▽
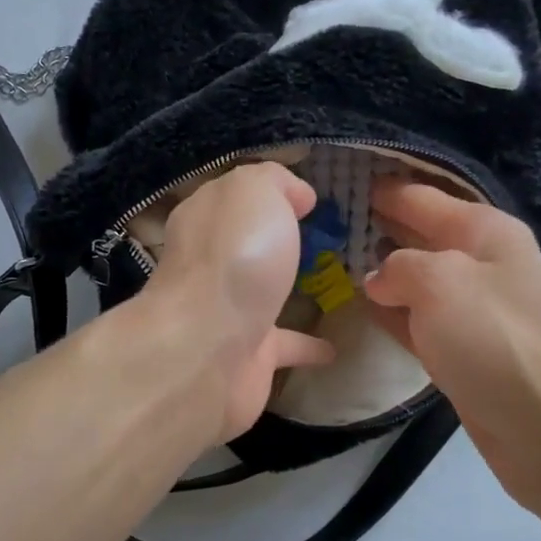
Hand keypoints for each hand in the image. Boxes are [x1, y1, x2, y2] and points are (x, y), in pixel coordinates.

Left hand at [138, 162, 333, 442]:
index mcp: (205, 219)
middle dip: (274, 241)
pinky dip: (306, 346)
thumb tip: (296, 194)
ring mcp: (225, 313)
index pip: (233, 197)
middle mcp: (209, 265)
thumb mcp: (254, 192)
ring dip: (288, 290)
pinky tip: (334, 347)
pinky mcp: (245, 358)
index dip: (267, 192)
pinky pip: (283, 346)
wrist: (208, 351)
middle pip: (244, 246)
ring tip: (334, 285)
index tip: (307, 198)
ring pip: (261, 295)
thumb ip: (274, 182)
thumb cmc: (235, 258)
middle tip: (323, 238)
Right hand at [363, 179, 540, 510]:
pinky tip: (362, 307)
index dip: (384, 189)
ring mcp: (476, 310)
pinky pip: (420, 319)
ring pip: (418, 279)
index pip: (423, 198)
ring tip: (334, 260)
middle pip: (422, 235)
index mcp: (485, 231)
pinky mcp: (465, 350)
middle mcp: (483, 262)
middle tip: (331, 221)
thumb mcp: (440, 282)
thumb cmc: (495, 338)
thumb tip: (379, 279)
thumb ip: (399, 267)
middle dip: (380, 226)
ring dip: (383, 270)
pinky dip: (393, 312)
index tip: (343, 179)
△
**Exercise**
Nothing should appear in the output except the lines from the one with "pinky dip: (306, 346)" through the end of the records above, copied exactly.

**Solution below**
pinky dip: (306, 346)
thumb tip: (296, 194)
ring mcp: (225, 313)
index pip: (233, 197)
middle mcp: (209, 265)
thumb mcp: (254, 192)
ring dip: (288, 290)
pinky tip: (334, 347)
pinky mcp: (245, 358)
index dip: (267, 192)
pinky pip: (283, 346)
wrist: (208, 351)
middle pip: (244, 246)
ring tip: (334, 285)
index tip: (307, 198)
ring pip: (261, 295)
thumb ip: (274, 182)
thumb cmc: (235, 258)
middle tip: (323, 238)
Right hand at [363, 179, 540, 510]:
pinky tip: (362, 307)
index dip: (384, 189)
ring mcp: (476, 310)
pinky pip: (420, 319)
ring pip: (418, 279)
index pip: (423, 198)
ring tip: (334, 260)
middle pip: (422, 235)
index mcp: (485, 231)
pinky mcp: (465, 350)
middle mcp: (483, 262)
middle tip: (331, 221)
thumb mcp: (440, 282)
thumb cmc: (495, 338)
thumb tip: (379, 279)
thumb ip: (399, 267)
middle dip: (380, 226)
ring dip: (383, 270)
pinky dip: (393, 312)
index tip: (343, 179)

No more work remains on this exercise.